With only 10 participants our ability to generalise is of course very limited but here's some headlines:

Confusing stuff!:

    • Meter data at the most granular level is the most motivating (e.g. office level) because we are likely to know the people who are using it
    • But when we go public with our data it is more motivating to do so at a departmental level. By going public I mean when people can compare and contrast their consumption.
    • However, if we are working towards a target then participants thought the most motivating graphic was at whole organisational level (University level).

Visualisations can provoke very different responses:

"This visualisation would appeal to a great number of people and would probably motivate them to be more energy efficient. Unfortunately, it doesn't explain why Pete is very sad and what you specifically need to do to stop him being so sad - so although more appealing it's not so comprehensive."

"Guilt is not a good long term driver! And a polar bear is hardly relevant to most of us. Please don't develop anything like this!"

An interesting visualisation is not necessarily the same as an effective one

We need to be careful of eye-candy and PR stunts!



(5 (orange) is a high score e.g. very interesting, 1 (green) the opposite.)

Boring but gets the job done.

Items in a dataset:
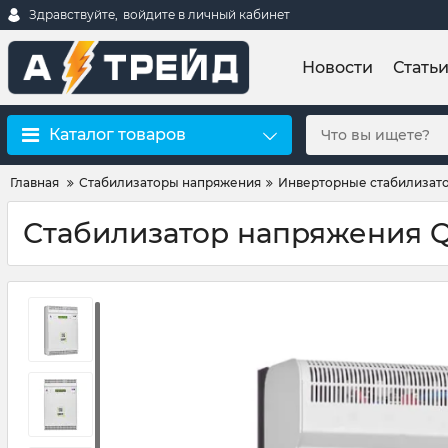
Здравствуйте,
войдите в личный кабинет
Новости
Стать
Каталог товаров
Главная
Стабилизаторы напряжения
Инверторные стабилизат
Стабилизатор напряжения Q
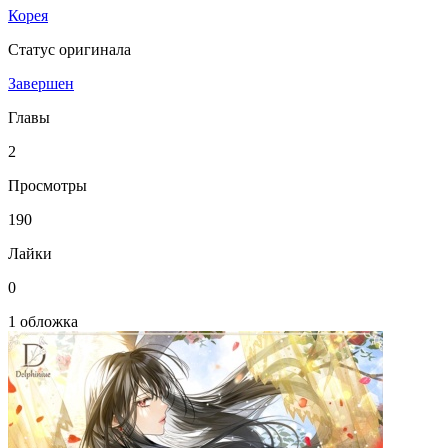
Корея
Статус оригинала
Завершен
Главы
2
Просмотры
190
Лайки
0
1 обложка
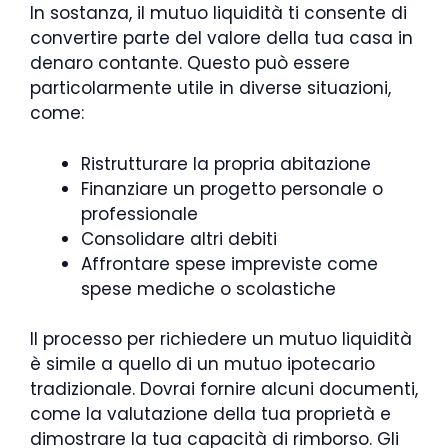
In sostanza, il mutuo liquidità ti consente di
convertire parte del valore della tua casa in
denaro contante. Questo può essere
particolarmente utile in diverse situazioni,
come:
Ristrutturare la propria abitazione
Finanziare un progetto personale o
professionale
Consolidare altri debiti
Affrontare spese impreviste come
spese mediche o scolastiche
Il processo per richiedere un mutuo liquidità
è simile a quello di un mutuo ipotecario
tradizionale. Dovrai fornire alcuni documenti,
come la valutazione della tua proprietà e
dimostrare la tua capacità di rimborso. Gli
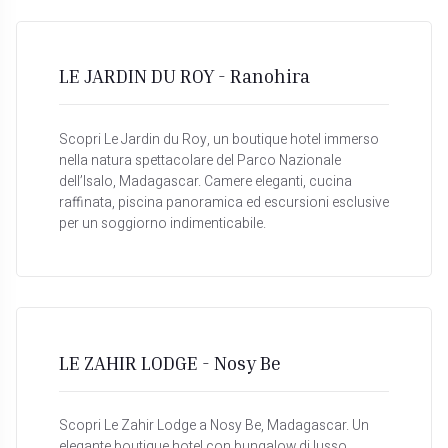
LE JARDIN DU ROY - Ranohira
Scopri Le Jardin du Roy, un boutique hotel immerso
nella natura spettacolare del Parco Nazionale
dell’Isalo, Madagascar. Camere eleganti, cucina
raffinata, piscina panoramica ed escursioni esclusive
per un soggiorno indimenticabile.
LE ZAHIR LODGE - Nosy Be
Scopri Le Zahir Lodge a Nosy Be, Madagascar. Un
elegante boutique hotel con bungalow di lusso,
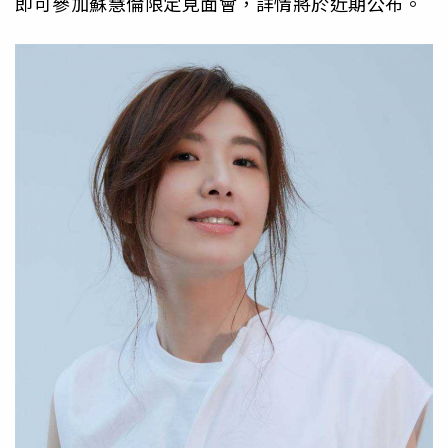
即可參加蘇慧倫限定見面會，詳情將於近期公布。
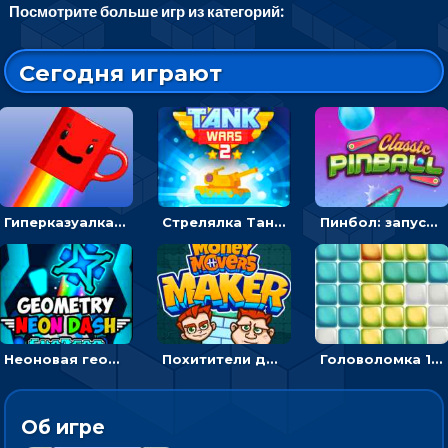
Посмотрите больше игр из категорий:
Сегодня играют
Гиперказуалка Летающая чашка кофе: двигаться и собирать кубики сахара
Стрелялка Танковые войны: бить по танку врага, чтобы уничтожить зло
Пинбол: запускать шарик, чтобы выбивать очки
Неоновая геометрия: прыгай через препятствия и собирай шары
Похитители денег: управляйте друзьями и соберите все мешки с долларами
Головоломка 10х10
Об игре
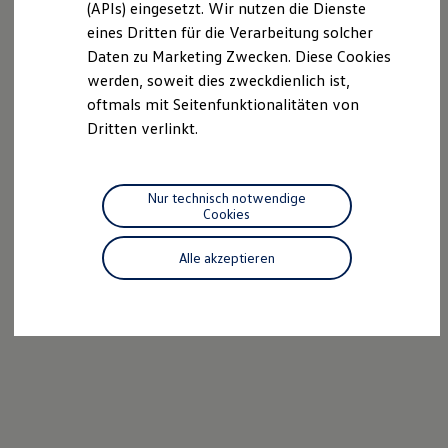
(APIs) eingesetzt. Wir nutzen die Dienste
Motorenöl und Flüssigkeiten
eines Dritten für die Verarbeitung solcher
Räder und Reifen
Pannen- und Unfallhilfe
Daten zu Marketing Zwecken. Diese Cookies
Economy Service
werden, soweit dies zweckdienlich ist,
Volkswagen Teile
oftmals mit Seitenfunktionalitäten von
Zubehör
Modellspezifisches Zubehör
Dritten verlinkt.
Schutz und Pflege
Transport
Entertainment und Elektronik
Individualisieren
Nur technisch notwendige
Wallbox und Ladekabel
Cookies
Digitale Extras
Dienste für Ihr Modell finden
Alle akzeptieren
Volkswagen Apps, Login und Shop
Handy und Fahrzeug verbinden
Updates für Software, Karten und Radio
Über Ihr Auto
Vorgängermodelle
Kundeninformationen
Volkswagen Kundenbetreuung
Warn- und Kontrollleuchten
Assistenzsysteme
Digitale Betriebsanleitung
Live Beratung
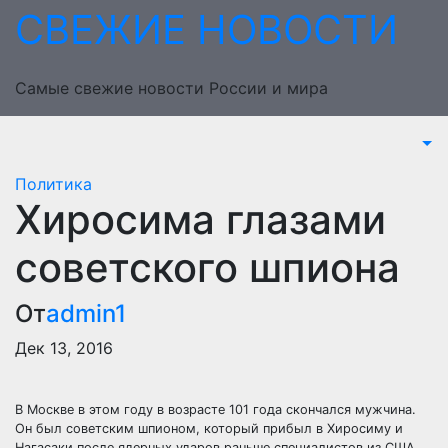
Перейти
СВЕЖИЕ НОВОСТИ
к
содержимому
Самые свежие новости России и мира
Политика
Хиросима глазами
советского шпиона
От
admin1
Дек 13, 2016
В Москве в этом году в возрасте 101 года скончался мужчина.
Он был советским шпионом, который прибыл в Хиросиму и
Нагасаки после ядерных ударов раньше специалистов из США.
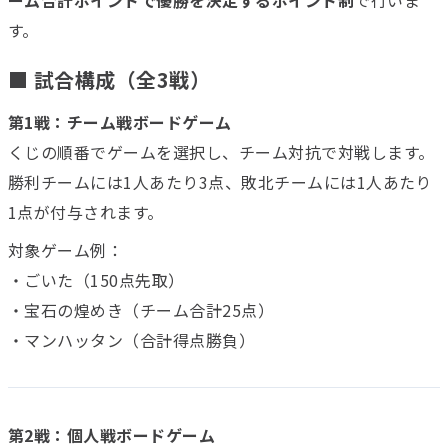
す。
■ 試合構成（全3戦）
第1戦：チーム戦ボードゲーム
くじの順番でゲームを選択し、チーム対抗で対戦します。
勝利チームには1人あたり3点、敗北チームには1人あたり
1点が付与されます。
対象ゲーム例：
・ごいた（150点先取）
・宝石の煌めき（チーム合計25点）
・マンハッタン（合計得点勝負）
第2戦：個人戦ボードゲーム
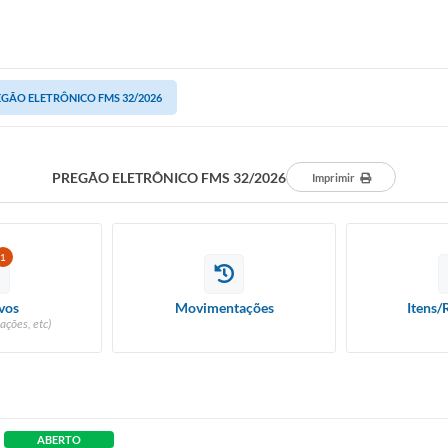
GÃO ELETRÔNICO FMS 32/2026
PREGÃO ELETRÔNICO FMS 32/2026
Imprimir
1
vos
Movimentações
Itens/
ações, etc)
ABERTO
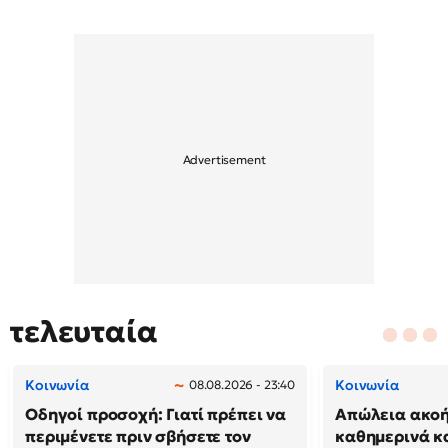
τελευταία
Κοινωνία
Κοινωνία
08.08.2026 - 23:40
Οδηγοί προσοχή: Γιατί πρέπει να
Απώλεια ακοή
περιμένετε πριν σβήσετε τον
καθημερινά κ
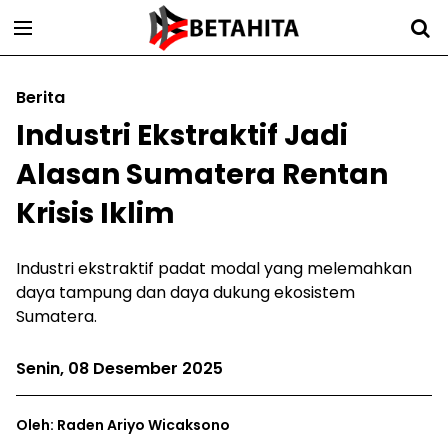
Berita
Industri Ekstraktif Jadi
Alasan Sumatera Rentan
Krisis Iklim
Industri ekstraktif padat modal yang melemahkan
daya tampung dan daya dukung ekosistem
Sumatera.
Senin, 08 Desember 2025
Oleh: Raden Ariyo Wicaksono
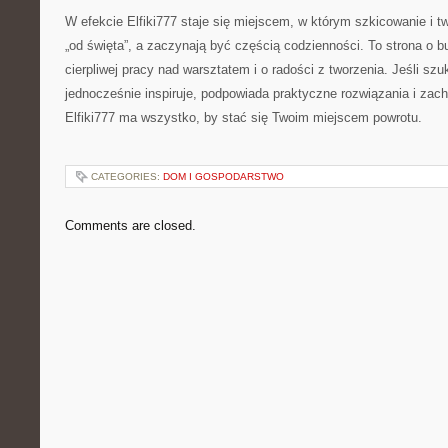
W efekcie Elfiki777 staje się miejscem, w którym szkicowanie i tw
„od święta”, a zaczynają być częścią codzienności. To strona o b
cierpliwej pracy nad warsztatem i o radości z tworzenia. Jeśli szu
jednocześnie inspiruje, podpowiada praktyczne rozwiązania i zach
Elfiki777 ma wszystko, by stać się Twoim miejscem powrotu.
CATEGORIES:
DOM I GOSPODARSTWO
Comments are closed.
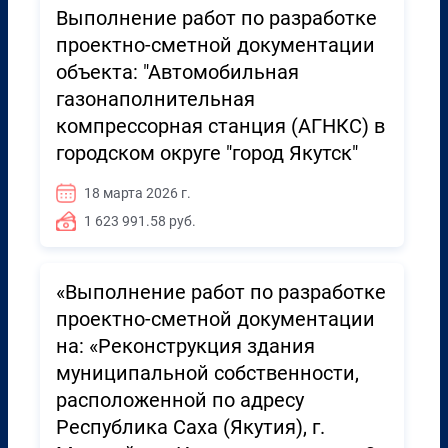
Выполнение работ по разработке
проектно-сметной документации
объекта: "Автомобильная
газонаполнительная
компрессорная станция (АГНКС) в
городском округе "город Якутск"
18 марта 2026 г.
1 623 991.58 руб.
«Выполнение работ по разработке
проектно-сметной документации
на: «Реконструкция здания
муниципальной собственности,
расположенной по адресу
Республика Саха (Якутия), г.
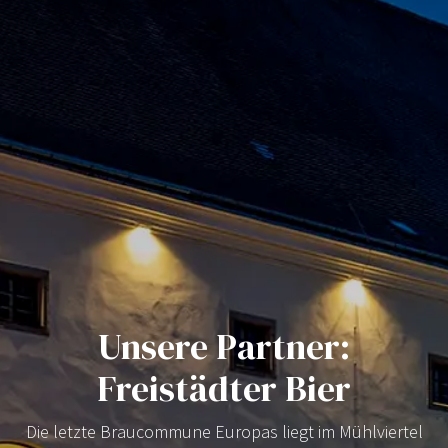
Unsere Partner:
Freistädter Bier
Die letzte Braucommune Europas liegt im Mühlviertel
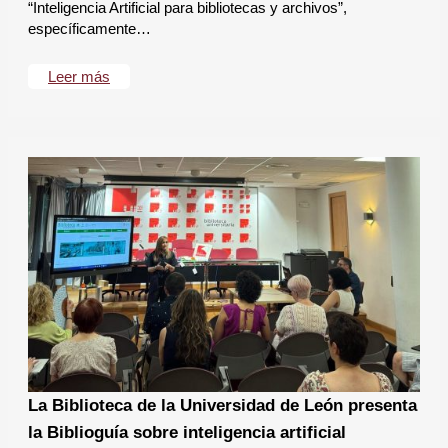
“Inteligencia Artificial para bibliotecas y archivos”,
específicamente…
Leer más
La Biblioteca de la Universidad de León presenta
la Biblioguía sobre inteligencia artificial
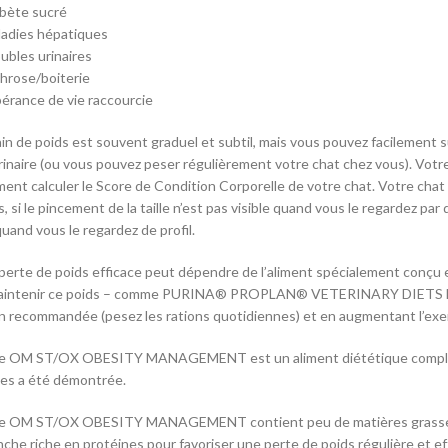
abète sucré
ladies hépatiques
oubles urinaires
throse/boiterie
pérance de vie raccourcie
in de poids est souvent graduel et subtil, mais vous pouvez facilement su
rinaire (ou vous pouvez peser régulièrement votre chat chez vous). Votr
nt calculer le Score de Condition Corporelle de votre chat. Votre chat pe
, si le pincement de la taille n’est pas visible quand vous le regardez p
uand vous le regardez de profil.
perte de poids efficace peut dépendre de l’aliment spécialement conçu e
aintenir ce poids – comme PURINA® PROPLAN® VETERINARY DIETS Fe
on recommandée (pesez les rations quotidiennes) et en augmentant l’exe
ne OM ST/OX OBESITY MANAGEMENT est un aliment diététique complet do
es a été démontrée.
ne OM ST/OX OBESITY MANAGEMENT contient peu de matières grasses et 
nche riche en protéines pour favoriser une perte de poids régulière et e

WHAT YOU ARE ASKED TO DO → Repeat the passage on energy data visuals word for word, from "An interesting visualisation" to "the job done.". The items have nothing to do with this.

PROBLEM SOLUTION →
An interesting visualisation is not necessarily the same as an effective one

We need to be careful of eye-candy and PR stunts!



(5 (orange) is a high score e.g. very interesting, 1 (green) the opposite.)

Boring but gets the job done.